Analysis: Oversized Trump banners, a renamed Institute of Peace, and a surprise FIFA Peace Prize — Washington DC is looking very different as sport and politics collide ahead of the World Cup. 1News US correspondent Logan Church was there.
On the snow lined streets of Washington DC, things already feel different.
It’s not the freezing cold weather. Not even the extra police on patrol.
It’s the oversized banners of Donald Trump, adorning oversized neoclassical buildings on the National Mall. It’s the oversized American flag that the US president ordered to be erected at the White House. It’s the construction site at the same White House where Donald Trump’s new ballroom add-on is being put together. It’s the US Institute of Peace building, which has been renamed as of this week The Donald J Trump United States Institute of Peace.

That same presence was felt everywhere at this year's FIFA draw held at the Kennedy Centre - a major arts and events hub in the US capital that Trump appointed himself chairman of earlier this year.
Traditionally, the draw is somewhat simple. Countries are pulled from a hat (or balls pulled out of a ball in this case). A football tournament follows. A team wins. Rinse and repeat.
But perhaps the first sign something new was coming was what seemed to be a very late announcement in November that FIFA would award someone a global peace prize.
"The FIFA Peace Prize is presented annually on behalf of the billions of football-loving people from around the world to a distinguished individual who exemplifies an unwavering commitment to advancing peace and unity throughout the world through their notable leadership and action," said Gianni Infantino, FIFA president at the draw today.
It came as a shock to no one that the recipient was Donald Trump, who appeared genuinely thrilled when he accepted the award, placing the gold medal around his own neck.
"The world is a safer place now. The United States, one year ago, was not doing too well, and now I have to say we're the hottest country anywhere in the world and we're going to keep it that way," said the US president in uncharacteristically brief remarks.
Infantino and Trump have a very close relationship. He was at the president’s inauguration earlier this year and FIFA have offices in Trump Tower in New York.

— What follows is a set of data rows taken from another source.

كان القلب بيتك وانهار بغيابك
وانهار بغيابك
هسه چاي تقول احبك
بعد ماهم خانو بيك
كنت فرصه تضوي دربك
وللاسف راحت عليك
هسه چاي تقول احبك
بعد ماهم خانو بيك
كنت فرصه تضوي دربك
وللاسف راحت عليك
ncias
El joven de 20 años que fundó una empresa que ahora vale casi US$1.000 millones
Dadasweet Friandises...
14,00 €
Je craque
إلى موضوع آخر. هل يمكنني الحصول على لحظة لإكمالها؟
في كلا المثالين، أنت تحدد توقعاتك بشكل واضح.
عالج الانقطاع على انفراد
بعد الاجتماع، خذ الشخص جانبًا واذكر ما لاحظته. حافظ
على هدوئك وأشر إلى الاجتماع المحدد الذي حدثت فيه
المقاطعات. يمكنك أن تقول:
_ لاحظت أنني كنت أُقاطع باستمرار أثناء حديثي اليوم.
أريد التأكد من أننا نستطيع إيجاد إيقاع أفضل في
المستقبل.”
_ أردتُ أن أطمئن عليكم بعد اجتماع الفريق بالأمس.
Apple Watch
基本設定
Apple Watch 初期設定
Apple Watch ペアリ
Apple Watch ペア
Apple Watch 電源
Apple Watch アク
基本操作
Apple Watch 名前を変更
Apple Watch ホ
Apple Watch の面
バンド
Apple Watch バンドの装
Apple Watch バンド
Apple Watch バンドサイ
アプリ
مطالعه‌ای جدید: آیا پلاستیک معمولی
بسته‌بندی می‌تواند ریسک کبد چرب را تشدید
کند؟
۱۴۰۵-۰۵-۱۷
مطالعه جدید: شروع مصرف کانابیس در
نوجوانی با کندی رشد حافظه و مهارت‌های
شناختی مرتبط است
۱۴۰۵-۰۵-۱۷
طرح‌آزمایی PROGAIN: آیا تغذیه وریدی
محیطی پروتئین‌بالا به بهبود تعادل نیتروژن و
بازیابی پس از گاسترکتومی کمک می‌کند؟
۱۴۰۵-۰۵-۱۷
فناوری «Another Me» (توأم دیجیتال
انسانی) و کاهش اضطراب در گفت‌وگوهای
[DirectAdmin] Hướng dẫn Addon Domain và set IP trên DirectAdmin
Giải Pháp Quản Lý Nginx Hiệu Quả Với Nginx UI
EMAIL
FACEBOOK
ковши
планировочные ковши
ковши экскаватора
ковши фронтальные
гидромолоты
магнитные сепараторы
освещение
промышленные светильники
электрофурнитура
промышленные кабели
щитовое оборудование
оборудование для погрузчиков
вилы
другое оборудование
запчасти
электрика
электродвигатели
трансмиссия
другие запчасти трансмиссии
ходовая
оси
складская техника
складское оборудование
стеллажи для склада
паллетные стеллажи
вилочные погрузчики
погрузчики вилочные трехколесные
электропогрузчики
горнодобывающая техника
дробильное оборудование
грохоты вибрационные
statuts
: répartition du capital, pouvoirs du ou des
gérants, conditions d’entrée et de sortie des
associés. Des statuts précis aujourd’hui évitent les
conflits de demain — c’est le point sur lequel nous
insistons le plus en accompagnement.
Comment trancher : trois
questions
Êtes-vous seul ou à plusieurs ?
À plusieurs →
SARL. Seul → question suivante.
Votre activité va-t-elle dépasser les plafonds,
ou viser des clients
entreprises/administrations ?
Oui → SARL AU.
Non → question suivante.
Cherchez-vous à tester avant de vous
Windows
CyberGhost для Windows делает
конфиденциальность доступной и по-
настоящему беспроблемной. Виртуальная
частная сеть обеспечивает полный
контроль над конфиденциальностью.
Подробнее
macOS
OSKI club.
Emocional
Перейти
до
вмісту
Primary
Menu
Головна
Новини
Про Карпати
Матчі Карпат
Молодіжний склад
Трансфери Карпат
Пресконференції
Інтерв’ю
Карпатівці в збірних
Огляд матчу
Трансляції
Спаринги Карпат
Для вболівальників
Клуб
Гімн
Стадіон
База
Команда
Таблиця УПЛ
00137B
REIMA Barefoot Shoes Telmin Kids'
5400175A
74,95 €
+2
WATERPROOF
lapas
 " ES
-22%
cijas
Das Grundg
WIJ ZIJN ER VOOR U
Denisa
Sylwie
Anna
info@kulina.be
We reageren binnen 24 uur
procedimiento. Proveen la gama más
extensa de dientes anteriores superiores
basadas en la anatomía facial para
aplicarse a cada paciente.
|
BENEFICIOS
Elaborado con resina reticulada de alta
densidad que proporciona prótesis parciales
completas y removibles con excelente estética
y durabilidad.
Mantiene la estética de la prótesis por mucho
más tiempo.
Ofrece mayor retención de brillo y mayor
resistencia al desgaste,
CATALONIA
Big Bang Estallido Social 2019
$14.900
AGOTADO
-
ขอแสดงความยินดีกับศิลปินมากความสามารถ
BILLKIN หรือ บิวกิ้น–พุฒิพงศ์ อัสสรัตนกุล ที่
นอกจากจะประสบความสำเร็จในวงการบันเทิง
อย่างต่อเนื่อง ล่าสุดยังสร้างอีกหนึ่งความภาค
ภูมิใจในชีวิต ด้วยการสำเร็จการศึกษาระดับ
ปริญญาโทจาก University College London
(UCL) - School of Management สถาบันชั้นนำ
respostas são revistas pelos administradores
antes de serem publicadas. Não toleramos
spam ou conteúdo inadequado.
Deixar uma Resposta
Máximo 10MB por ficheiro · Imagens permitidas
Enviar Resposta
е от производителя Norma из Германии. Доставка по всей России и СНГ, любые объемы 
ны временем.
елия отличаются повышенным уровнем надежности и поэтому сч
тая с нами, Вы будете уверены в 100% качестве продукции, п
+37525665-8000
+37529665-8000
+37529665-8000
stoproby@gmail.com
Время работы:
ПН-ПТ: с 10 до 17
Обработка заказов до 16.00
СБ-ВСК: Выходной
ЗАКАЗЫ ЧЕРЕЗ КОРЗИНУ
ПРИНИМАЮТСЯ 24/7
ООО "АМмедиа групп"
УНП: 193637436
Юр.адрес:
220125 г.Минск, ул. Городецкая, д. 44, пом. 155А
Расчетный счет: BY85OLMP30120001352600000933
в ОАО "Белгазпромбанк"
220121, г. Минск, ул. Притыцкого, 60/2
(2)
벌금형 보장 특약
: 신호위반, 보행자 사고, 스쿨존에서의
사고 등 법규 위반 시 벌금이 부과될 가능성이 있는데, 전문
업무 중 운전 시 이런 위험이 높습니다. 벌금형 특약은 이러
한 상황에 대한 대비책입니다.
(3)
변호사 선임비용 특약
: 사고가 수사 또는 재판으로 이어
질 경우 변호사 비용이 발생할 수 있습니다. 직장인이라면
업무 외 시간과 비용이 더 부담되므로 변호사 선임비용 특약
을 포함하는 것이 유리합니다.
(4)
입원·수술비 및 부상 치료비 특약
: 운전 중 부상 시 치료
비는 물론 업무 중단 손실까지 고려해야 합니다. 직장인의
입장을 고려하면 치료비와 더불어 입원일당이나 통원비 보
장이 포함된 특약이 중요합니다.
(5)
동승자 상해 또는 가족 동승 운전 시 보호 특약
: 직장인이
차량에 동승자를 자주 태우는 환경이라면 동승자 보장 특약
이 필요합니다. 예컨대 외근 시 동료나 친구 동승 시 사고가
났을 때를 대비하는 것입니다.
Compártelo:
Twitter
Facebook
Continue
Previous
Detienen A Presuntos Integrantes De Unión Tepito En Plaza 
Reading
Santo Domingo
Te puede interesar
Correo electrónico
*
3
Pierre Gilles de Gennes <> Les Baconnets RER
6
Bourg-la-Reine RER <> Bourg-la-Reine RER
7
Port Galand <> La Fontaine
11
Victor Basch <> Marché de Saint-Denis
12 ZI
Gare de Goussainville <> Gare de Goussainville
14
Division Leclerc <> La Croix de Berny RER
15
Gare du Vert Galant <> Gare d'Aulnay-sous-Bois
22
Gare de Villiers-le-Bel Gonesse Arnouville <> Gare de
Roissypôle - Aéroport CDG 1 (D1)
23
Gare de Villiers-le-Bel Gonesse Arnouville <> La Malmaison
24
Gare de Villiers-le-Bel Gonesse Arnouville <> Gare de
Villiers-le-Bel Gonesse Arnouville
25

The FIFA boss has publicly lamented that Donald Trump hasn’t received recognition for his efforts to achieve global peace.
Many in Trump's inner circle, as well as political and foreign allies, mounted a spirited yet unsuccessful campaign to have the US President awarded the Nobel Peace prize earlier this year.
Infantino seemed to have rectified that today, despite long claiming that football shouldn’t be political.
"There’s no more powerful tool than sport to unite the people. Now we have to protect the autonomy of sport: the political neutrality of sport, and to protect the values of sport," he said in 2023.
However, there are many — in America and across the globe — who agree the president has achieved a more stable world, saying he’s forced warring nations to the negotiating table, he’s using the military to stop the drug trade, and making American cities safer by deploying National Guardsmen and Federal agents.
There are many others though that believe the US president has achieved everything but global peace: by threatening allies, using tariffs as weapons, targeting his political opponents, and using the federal government to sow fear in Democrat-leaning cities and the immigrant communities who live there.

To me, it seems the FIFA World Cup is now the new battleground for the political narrative.
There is, of course, a chance that all will run smoothly.
It was certainly quite something to see the leaders of the US, Canada, and Mexico, standing together on stage today as host nations, considering Mark Carney and Claudia Sheinbaum have been waging a kind of diplomatic war of words with the US over its new trade policy, his suggestions that Canada should give up its sovereignty and become the 51st US State, as well as Trump’s immigration agenda.
Those leaders want this to go well.
Sport and politics have always danced around each other, but not with the speed and intensity that it is doing now.
This will be a tournament like none other.